Vanguard (Lagos)

Nigeria: Navy Acquire Boats to Combat Militancy

Jimitota Onoyume

22 December 2008


THE Navy in Rivers State has received four manta class boats and seven patrol craft boats that can travel a minimum of thirty nautical miles into the deeper parts of the sea.

It will also man ten patrol craft boats received by the Police in the state that can go the same distance.

Commander of the Naval Pathfinder in the state, Yusuf Hinna who made the disclosure weekend at a briefing with newsmen in his office said they were now poised to combat security challenges on the watersways in Rivers and Bayelsa States that are under his jurisdiction.

"We have received from our headquarters four manta class boats that can go sixty nautical miles into the waters. They are stationed in Bonny. We have also received seven patrol craft boats that can go up to thirty nautical miles. We have three on patrol already. They will go for thirty days. We have four at the jetty now."

"The police have received ten patrol craft boats. They will be jointly manned to maximize use. The navy will arm the boats since the police cannot carry the kind of weapons for the boats."

He said there was a decline in bunkering activities on the waterways in these areas because of the stiff resistance those into it are getting from the navy. He said as a rule the security body now destroys badges and vessels caught with illegal petroleum products.

According to him, it was no longer meaningful arresting these badges and vessels because in the first place there is no space in the navy jetty for them. And secondly when these arrests come up in court they drag on for too long.

"We don't make arrest of barges anymore. We only destroy them. The barges constitute menace on our (navy) waters. The judicial process on arrested barges drags on for too long. We have had cases that lasted five years."
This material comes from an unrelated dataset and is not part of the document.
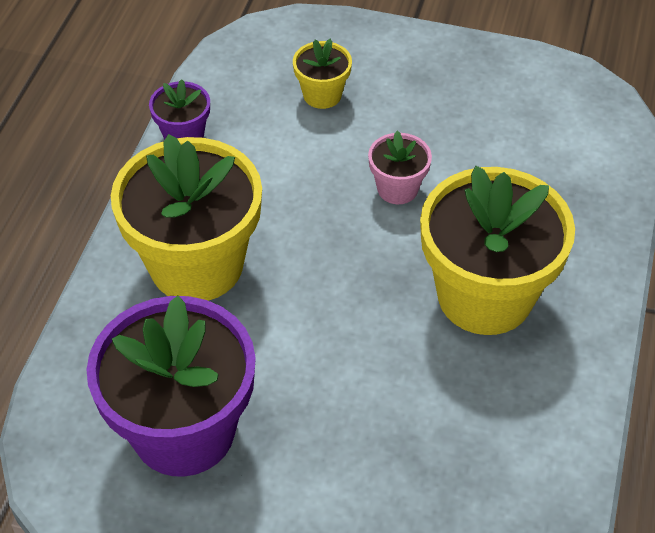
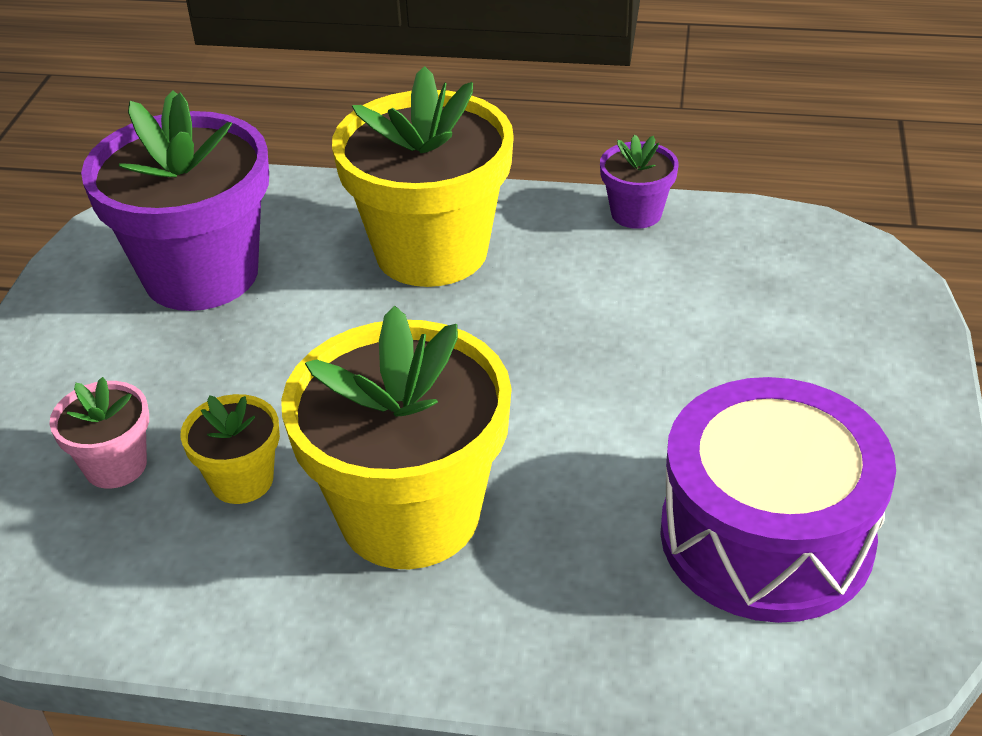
camera: 85 degrees right, 10 degrees down
yellow flower pot [293,39,352,109] -> yellow flower pot moved to [180,394,280,504]
pink flower pot [368,131,432,204] -> pink flower pot moved to [50,377,149,489]
none -> purple drum [660,377,896,623]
The navy boss said some of the piracy cases reported on the waterways were acts neatly plotted by the vessel crew in connivance with brigands on the waters.

"When these crew members have disposed off what they have in their vessel illegally they connive with militants to attack them so that they can tell the owners of the vessels and the supplies that they were attacked by militants and their supplies were diverted by the militants. It is just some of the common fraud on the waters that are made to look like acts of piracy.

The boat crew men arrange these things sometimes. Real case of piracy is on the decline on our water ways."

While thanking the Rivers state government for its tremendous support to the navy in the state the navy boss said arrangement had been concluded to see that the navy provides security for a water taxi boat acquired by the state government to ease water transportation in the state.